Problem to work on
The entries are to be output in full, word for word.

[Records to process — start]

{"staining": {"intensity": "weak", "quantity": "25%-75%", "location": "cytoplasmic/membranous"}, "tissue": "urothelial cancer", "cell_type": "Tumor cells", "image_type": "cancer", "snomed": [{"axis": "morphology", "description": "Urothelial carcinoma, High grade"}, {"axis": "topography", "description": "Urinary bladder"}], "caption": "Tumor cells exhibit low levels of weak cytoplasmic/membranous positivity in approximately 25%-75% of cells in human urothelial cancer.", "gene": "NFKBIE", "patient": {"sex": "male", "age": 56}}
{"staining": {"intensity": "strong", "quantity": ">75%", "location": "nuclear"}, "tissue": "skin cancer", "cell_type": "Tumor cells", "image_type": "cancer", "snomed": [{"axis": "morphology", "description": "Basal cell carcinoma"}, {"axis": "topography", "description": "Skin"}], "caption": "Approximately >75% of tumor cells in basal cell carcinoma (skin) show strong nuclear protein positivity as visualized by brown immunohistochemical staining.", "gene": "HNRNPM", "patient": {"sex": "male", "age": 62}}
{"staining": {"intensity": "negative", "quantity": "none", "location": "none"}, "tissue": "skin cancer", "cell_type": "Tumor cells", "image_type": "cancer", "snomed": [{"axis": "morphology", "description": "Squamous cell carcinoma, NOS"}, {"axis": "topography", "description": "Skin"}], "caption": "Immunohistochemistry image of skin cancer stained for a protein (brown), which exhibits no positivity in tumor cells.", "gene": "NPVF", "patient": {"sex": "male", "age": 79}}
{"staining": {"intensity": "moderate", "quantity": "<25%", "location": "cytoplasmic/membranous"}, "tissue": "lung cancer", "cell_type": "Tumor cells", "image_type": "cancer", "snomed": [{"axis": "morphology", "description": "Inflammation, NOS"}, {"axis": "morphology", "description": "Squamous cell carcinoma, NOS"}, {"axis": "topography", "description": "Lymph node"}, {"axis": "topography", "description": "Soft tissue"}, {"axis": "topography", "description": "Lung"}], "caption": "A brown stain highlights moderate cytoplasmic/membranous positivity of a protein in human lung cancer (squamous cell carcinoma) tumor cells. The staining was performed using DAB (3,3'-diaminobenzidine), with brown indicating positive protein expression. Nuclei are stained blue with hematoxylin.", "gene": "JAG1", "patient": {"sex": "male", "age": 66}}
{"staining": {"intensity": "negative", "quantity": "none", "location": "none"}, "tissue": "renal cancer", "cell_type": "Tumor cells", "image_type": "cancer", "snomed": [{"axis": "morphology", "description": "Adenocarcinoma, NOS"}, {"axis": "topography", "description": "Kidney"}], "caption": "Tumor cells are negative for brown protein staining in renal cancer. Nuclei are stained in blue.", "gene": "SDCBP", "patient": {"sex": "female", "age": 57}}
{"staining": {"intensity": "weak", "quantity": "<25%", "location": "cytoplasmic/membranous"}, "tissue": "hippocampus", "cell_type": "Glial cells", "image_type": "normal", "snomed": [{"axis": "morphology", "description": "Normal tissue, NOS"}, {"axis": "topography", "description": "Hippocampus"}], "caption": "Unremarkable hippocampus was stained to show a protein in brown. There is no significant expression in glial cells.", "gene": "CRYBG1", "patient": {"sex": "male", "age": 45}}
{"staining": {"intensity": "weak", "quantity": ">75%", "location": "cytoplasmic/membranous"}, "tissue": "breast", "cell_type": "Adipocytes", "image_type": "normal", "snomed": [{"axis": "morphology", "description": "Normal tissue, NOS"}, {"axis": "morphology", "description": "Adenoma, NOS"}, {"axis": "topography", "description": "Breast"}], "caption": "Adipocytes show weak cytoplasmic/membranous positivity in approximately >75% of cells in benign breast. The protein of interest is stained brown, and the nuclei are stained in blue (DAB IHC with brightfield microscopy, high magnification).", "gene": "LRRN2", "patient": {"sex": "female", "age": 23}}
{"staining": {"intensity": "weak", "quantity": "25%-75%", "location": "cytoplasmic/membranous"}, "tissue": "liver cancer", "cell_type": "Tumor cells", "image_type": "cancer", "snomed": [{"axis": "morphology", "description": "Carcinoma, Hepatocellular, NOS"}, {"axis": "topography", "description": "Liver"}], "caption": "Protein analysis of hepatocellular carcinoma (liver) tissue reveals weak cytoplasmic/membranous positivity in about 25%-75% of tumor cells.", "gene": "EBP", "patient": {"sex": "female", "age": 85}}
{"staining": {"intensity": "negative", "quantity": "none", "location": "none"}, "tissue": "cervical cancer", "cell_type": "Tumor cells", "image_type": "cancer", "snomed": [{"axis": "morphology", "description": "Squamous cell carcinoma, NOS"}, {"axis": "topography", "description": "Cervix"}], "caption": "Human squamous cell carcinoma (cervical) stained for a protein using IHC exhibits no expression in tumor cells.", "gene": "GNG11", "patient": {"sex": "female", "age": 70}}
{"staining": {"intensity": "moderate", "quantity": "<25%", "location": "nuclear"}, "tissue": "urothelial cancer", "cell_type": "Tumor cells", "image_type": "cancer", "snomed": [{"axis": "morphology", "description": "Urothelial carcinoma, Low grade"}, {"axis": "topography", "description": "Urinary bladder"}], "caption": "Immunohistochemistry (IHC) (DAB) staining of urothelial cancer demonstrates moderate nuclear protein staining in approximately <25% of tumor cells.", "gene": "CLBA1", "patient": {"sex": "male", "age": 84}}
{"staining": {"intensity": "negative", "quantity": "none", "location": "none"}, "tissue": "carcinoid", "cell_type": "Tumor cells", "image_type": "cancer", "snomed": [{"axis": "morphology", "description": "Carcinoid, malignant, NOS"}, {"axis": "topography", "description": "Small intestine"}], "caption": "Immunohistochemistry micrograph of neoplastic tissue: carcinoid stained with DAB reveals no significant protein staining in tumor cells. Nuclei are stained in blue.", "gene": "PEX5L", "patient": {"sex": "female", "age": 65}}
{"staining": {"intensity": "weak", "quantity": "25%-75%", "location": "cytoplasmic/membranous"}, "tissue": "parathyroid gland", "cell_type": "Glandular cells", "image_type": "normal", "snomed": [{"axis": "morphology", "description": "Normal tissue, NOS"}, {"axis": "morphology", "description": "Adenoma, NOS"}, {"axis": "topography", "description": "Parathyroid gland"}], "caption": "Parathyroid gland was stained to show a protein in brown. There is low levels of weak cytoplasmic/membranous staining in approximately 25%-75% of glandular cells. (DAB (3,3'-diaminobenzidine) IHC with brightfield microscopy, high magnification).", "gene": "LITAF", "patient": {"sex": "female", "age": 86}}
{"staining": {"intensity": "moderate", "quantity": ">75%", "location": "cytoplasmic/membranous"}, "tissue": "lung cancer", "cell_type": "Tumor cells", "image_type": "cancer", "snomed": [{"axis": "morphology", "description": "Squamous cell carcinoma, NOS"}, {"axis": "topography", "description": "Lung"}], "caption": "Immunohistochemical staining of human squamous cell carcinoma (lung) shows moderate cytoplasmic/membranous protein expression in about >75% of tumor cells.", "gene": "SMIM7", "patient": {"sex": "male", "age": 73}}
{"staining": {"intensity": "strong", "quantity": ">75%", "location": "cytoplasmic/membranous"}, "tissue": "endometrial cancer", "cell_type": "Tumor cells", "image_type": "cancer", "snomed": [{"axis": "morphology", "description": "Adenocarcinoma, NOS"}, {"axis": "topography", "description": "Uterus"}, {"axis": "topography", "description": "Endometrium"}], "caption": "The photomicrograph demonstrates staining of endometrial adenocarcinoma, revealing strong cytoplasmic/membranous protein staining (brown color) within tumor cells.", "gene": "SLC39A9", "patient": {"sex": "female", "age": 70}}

[Records to process — finish]

Answer box
{"staining": {"intensity": "weak", "quantity": "25%-75%", "location": "cytoplasmic/membranous"}, "tissue": "urothelial cancer", "cell_type": "Tumor cells", "image_type": "cancer", "snomed": [{"axis": "morphology", "description": "Urothelial carcinoma, High grade"}, {"axis": "topography", "description": "Urinary bladder"}], "caption": "Tumor cells exhibit low levels of weak cytoplasmic/membranous positivity in approximately 25%-75% of cells in human urothelial cancer.", "gene": "NFKBIE", "patient": {"sex": "male", "age": 56}}
{"staining": {"intensity": "strong", "quantity": ">75%", "location": "nuclear"}, "tissue": "skin cancer", "cell_type": "Tumor cells", "image_type": "cancer", "snomed": [{"axis": "morphology", "description": "Basal cell carcinoma"}, {"axis": "topography", "description": "Skin"}], "caption": "Approximately >75% of tumor cells in basal cell carcinoma (skin) show strong nuclear protein positivity as visualized by brown immunohistochemical staining.", "gene": "HNRNPM", "patient": {"sex": "male", "age": 62}}
{"staining": {"intensity": "negative", "quantity": "none", "location": "none"}, "tissue": "skin cancer", "cell_type": "Tumor cells", "image_type": "cancer", "snomed": [{"axis": "morphology", "description": "Squamous cell carcinoma, NOS"}, {"axis": "topography", "description": "Skin"}], "caption": "Immunohistochemistry image of skin cancer stained for a protein (brown), which exhibits no positivity in tumor cells.", "gene": "NPVF", "patient": {"sex": "male", "age": 79}}
{"staining": {"intensity": "moderate", "quantity": "<25%", "location": "cytoplasmic/membranous"}, "tissue": "lung cancer", "cell_type": "Tumor cells", "image_type": "cancer", "snomed": [{"axis": "morphology", "description": "Inflammation, NOS"}, {"axis": "morphology", "description": "Squamous cell carcinoma, NOS"}, {"axis": "topography", "description": "Lymph node"}, {"axis": "topography", "description": "Soft tissue"}, {"axis": "topography", "description": "Lung"}], "caption": "A brown stain highlights moderate cytoplasmic/membranous positivity of a protein in human lung cancer (squamous cell carcinoma) tumor cells. The staining was performed using DAB (3,3'-diaminobenzidine), with brown indicating positive protein expression. Nuclei are stained blue with hematoxylin.", "gene": "JAG1", "patient": {"sex": "male", "age": 66}}
{"staining": {"intensity": "negative", "quantity": "none", "location": "none"}, "tissue": "renal cancer", "cell_type": "Tumor cells", "image_type": "cancer", "snomed": [{"axis": "morphology", "description": "Adenocarcinoma, NOS"}, {"axis": "topography", "description": "Kidney"}], "caption": "Tumor cells are negative for brown protein staining in renal cancer. Nuclei are stained in blue.", "gene": "SDCBP", "patient": {"sex": "female", "age": 57}}
{"staining": {"intensity": "weak", "quantity": "<25%", "location": "cytoplasmic/membranous"}, "tissue": "hippocampus", "cell_type": "Glial cells", "image_type": "normal", "snomed": [{"axis": "morphology", "description": "Normal tissue, NOS"}, {"axis": "topography", "description": "Hippocampus"}], "caption": "Unremarkable hippocampus was stained to show a protein in brown. There is no significant expression in glial cells.", "gene": "CRYBG1", "patient": {"sex": "male", "age": 45}}
{"staining": {"intensity": "weak", "quantity": ">75%", "location": "cytoplasmic/membranous"}, "tissue": "breast", "cell_type": "Adipocytes", "image_type": "normal", "snomed": [{"axis": "morphology", "description": "Normal tissue, NOS"}, {"axis": "morphology", "description": "Adenoma, NOS"}, {"axis": "topography", "description": "Breast"}], "caption": "Adipocytes show weak cytoplasmic/membranous positivity in approximately >75% of cells in benign breast. The protein of interest is stained brown, and the nuclei are stained in blue (DAB IHC with brightfield microscopy, high magnification).", "gene": "LRRN2", "patient": {"sex": "female", "age": 23}}
{"staining": {"intensity": "weak", "quantity": "25%-75%", "location": "cytoplasmic/membranous"}, "tissue": "liver cancer", "cell_type": "Tumor cells", "image_type": "cancer", "snomed": [{"axis": "morphology", "description": "Carcinoma, Hepatocellular, NOS"}, {"axis": "topography", "description": "Liver"}], "caption": "Protein analysis of hepatocellular carcinoma (liver) tissue reveals weak cytoplasmic/membranous positivity in about 25%-75% of tumor cells.", "gene": "EBP", "patient": {"sex": "female", "age": 85}}
{"staining": {"intensity": "negative", "quantity": "none", "location": "none"}, "tissue": "cervical cancer", "cell_type": "Tumor cells", "image_type": "cancer", "snomed": [{"axis": "morphology", "description": "Squamous cell carcinoma, NOS"}, {"axis": "topography", "description": "Cervix"}], "caption": "Human squamous cell carcinoma (cervical) stained for a protein using IHC exhibits no expression in tumor cells.", "gene": "GNG11", "patient": {"sex": "female", "age": 70}}
{"staining": {"intensity": "moderate", "quantity": "<25%", "location": "nuclear"}, "tissue": "urothelial cancer", "cell_type": "Tumor cells", "image_type": "cancer", "snomed": [{"axis": "morphology", "description": "Urothelial carcinoma, Low grade"}, {"axis": "topography", "description": "Urinary bladder"}], "caption": "Immunohistochemistry (IHC) (DAB) staining of urothelial cancer demonstrates moderate nuclear protein staining in approximately <25% of tumor cells.", "gene": "CLBA1", "patient": {"sex": "male", "age": 84}}
{"staining": {"intensity": "negative", "quantity": "none", "location": "none"}, "tissue": "carcinoid", "cell_type": "Tumor cells", "image_type": "cancer", "snomed": [{"axis": "morphology", "description": "Carcinoid, malignant, NOS"}, {"axis": "topography", "description": "Small intestine"}], "caption": "Immunohistochemistry micrograph of neoplastic tissue: carcinoid stained with DAB reveals no significant protein staining in tumor cells. Nuclei are stained in blue.", "gene": "PEX5L", "patient": {"sex": "female", "age": 65}}
{"staining": {"intensity": "weak", "quantity": "25%-75%", "location": "cytoplasmic/membranous"}, "tissue": "parathyroid gland", "cell_type": "Glandular cells", "image_type": "normal", "snomed": [{"axis": "morphology", "description": "Normal tissue, NOS"}, {"axis": "morphology", "description": "Adenoma, NOS"}, {"axis": "topography", "description": "Parathyroid gland"}], "caption": "Parathyroid gland was stained to show a protein in brown. There is low levels of weak cytoplasmic/membranous staining in approximately 25%-75% of glandular cells. (DAB (3,3'-diaminobenzidine) IHC with brightfield microscopy, high magnification).", "gene": "LITAF", "patient": {"sex": "female", "age": 86}}
{"staining": {"intensity": "moderate", "quantity": ">75%", "location": "cytoplasmic/membranous"}, "tissue": "lung cancer", "cell_type": "Tumor cells", "image_type": "cancer", "snomed": [{"axis": "morphology", "description": "Squamous cell carcinoma, NOS"}, {"axis": "topography", "description": "Lung"}], "caption": "Immunohistochemical staining of human squamous cell carcinoma (lung) shows moderate cytoplasmic/membranous protein expression in about >75% of tumor cells.", "gene": "SMIM7", "patient": {"sex": "male", "age": 73}}
{"staining": {"intensity": "strong", "quantity": ">75%", "location": "cytoplasmic/membranous"}, "tissue": "endometrial cancer", "cell_type": "Tumor cells", "image_type": "cancer", "snomed": [{"axis": "morphology", "description": "Adenocarcinoma, NOS"}, {"axis": "topography", "description": "Uterus"}, {"axis": "topography", "description": "Endometrium"}], "caption": "The photomicrograph demonstrates staining of endometrial adenocarcinoma, revealing strong cytoplasmic/membranous protein staining (brown color) within tumor cells.", "gene": "SLC39A9", "patient": {"sex": "female", "age": 70}}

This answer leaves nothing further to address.